Pass criteria at a glance
| Criterion | Passes when |
|---|---|
| AAAA present AND IPv6 fetch returns equivalent body. |
How we test it
We query DNS for AAAA records on both your apex domain (example.com) and the www variant. If present, we open a TLS connection to that IPv6 address on port 443, fetch the homepage, and compare the response body against what we received earlier over IPv4. The two should be effectively identical; any major difference is flagged because it usually indicates a misconfiguration where IPv4 and IPv6 land on different hosts.
Show technical detection method
DNS AAAA on apex and www; TLS connect to [v6]:443; confirm 200 on `/`; compare to IPv4 body hash.
If your site fails: how to fix it
- Check whether your DNS provider supports AAAA records - every major provider does today. If not, switch to one that does (Cloudflare, Route 53, Google Cloud DNS, etc.).
- If your CDN already supports IPv6 (Cloudflare, Fastly, Akamai, AWS CloudFront, all do), enabling it is often a single toggle in the dashboard.

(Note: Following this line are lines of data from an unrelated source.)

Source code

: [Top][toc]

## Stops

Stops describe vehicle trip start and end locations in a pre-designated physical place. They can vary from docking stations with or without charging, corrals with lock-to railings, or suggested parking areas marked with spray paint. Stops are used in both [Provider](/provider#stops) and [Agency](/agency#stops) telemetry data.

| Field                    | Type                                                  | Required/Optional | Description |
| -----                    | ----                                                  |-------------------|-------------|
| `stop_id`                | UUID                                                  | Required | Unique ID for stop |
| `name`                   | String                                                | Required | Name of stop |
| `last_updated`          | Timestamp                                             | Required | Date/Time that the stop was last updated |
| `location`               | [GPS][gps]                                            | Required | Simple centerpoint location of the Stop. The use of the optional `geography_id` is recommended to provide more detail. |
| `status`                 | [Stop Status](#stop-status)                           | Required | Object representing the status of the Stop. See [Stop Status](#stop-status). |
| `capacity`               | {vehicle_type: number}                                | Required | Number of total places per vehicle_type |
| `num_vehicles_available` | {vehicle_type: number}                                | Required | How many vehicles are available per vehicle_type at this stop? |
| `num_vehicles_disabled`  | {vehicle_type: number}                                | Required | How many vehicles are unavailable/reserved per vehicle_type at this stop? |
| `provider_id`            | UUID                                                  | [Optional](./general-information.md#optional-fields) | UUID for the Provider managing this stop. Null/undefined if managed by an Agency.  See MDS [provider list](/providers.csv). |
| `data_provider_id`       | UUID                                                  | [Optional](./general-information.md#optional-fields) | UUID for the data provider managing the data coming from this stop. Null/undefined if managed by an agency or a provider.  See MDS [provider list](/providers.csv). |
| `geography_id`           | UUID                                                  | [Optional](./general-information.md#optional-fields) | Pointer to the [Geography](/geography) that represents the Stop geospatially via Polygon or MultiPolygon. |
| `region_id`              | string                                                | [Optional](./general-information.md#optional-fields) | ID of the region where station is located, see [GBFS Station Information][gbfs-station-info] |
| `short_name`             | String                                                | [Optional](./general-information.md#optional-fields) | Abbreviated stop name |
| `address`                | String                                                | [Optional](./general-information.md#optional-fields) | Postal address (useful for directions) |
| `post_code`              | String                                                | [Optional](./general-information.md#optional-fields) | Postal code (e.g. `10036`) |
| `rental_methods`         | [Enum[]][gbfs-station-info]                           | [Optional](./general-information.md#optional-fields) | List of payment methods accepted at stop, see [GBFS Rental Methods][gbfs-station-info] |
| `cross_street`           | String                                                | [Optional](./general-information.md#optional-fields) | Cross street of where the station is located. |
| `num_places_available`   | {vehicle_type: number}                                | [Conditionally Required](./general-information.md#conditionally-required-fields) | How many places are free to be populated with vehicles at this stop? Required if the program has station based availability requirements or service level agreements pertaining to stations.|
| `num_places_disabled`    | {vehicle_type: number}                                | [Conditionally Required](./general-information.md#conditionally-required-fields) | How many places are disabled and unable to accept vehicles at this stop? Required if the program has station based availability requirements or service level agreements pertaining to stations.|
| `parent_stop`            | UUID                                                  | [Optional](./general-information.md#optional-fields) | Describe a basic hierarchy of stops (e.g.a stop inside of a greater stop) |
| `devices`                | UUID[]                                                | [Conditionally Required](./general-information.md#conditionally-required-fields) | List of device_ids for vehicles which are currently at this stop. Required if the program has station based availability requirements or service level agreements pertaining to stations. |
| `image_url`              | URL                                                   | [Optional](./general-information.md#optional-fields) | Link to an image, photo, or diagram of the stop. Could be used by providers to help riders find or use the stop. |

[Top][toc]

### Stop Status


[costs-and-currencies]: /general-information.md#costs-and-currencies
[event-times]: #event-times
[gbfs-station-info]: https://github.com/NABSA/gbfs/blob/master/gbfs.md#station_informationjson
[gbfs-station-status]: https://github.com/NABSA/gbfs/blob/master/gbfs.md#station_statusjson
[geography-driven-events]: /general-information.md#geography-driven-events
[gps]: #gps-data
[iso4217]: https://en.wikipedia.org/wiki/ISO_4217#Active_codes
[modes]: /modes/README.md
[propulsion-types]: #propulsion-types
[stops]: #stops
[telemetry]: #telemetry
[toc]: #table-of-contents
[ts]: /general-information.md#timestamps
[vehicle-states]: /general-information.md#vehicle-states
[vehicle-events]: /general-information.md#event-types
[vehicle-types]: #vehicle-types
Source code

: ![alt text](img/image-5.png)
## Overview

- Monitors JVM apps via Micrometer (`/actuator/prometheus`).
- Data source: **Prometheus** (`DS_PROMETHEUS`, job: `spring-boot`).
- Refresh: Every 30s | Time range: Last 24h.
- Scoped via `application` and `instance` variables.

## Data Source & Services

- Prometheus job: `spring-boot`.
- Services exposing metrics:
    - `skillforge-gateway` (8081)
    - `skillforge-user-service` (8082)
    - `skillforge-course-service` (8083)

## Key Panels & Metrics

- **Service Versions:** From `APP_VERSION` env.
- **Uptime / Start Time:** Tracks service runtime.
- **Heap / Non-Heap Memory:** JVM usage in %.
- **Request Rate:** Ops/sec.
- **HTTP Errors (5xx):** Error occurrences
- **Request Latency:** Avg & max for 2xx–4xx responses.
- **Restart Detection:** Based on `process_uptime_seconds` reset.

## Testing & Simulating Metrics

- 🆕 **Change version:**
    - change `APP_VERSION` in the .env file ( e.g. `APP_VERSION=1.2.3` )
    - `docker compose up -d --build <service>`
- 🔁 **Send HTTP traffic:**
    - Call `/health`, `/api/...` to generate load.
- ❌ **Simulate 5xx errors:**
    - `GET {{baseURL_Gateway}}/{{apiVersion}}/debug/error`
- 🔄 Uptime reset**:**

The CDN takes care of the AAAA record and the IPv6 termination.
- If you host your origin server yourself, ask your hosting provider to provision an IPv6 address for it. Most modern data centres include IPv6 by default.
- Once IPv6 is enabled, fetch your site over IPv6 (curl -6 or a website checker like internet.nl) and confirm you receive the same content as over IPv4.
- Re-run the AI Ready Test to confirm AAAA records are now published and the IPv6 endpoint returns matching content.
Quick facts
| Maturity | ESTABLISHED |
|---|---|
| Weight | low |
| Category | Crawlability |
Primary sources
Related signals
No related signals listed.
Frequently asked questions
Is this really a problem for AI visibility today?
Today it is a small advantage, not a blocker - which is why we weight it low. But the direction of travel is clear: IPv6-only networks are expanding, particularly in mobile and cloud infrastructure that hosts AI inference. Enabling IPv6 now costs almost nothing and protects against future degradation.
Will enabling IPv6 break my IPv4 traffic?
No. Enabling IPv6 means your site is reachable on both protocols simultaneously. Existing IPv4 users and crawlers continue to work exactly as before; IPv6-capable clients gain the ability to connect over the new protocol when they prefer it.
How do I test IPv6 reachability myself?
Free tools like internet.nl, ipv6-test.com, or simply running curl -6 https://yourdomain.com from a command line will confirm IPv6 reachability. Browser extensions can also show you which protocol your traffic is using.
Do AI crawlers really prefer IPv6?
Not prefer, but they increasingly originate from networks where IPv6 is the default outbound protocol. If you are only on IPv4, those crawlers reach you via NAT64 or other translation, which is slower and slightly less reliable. Native IPv6 is the smoothest path.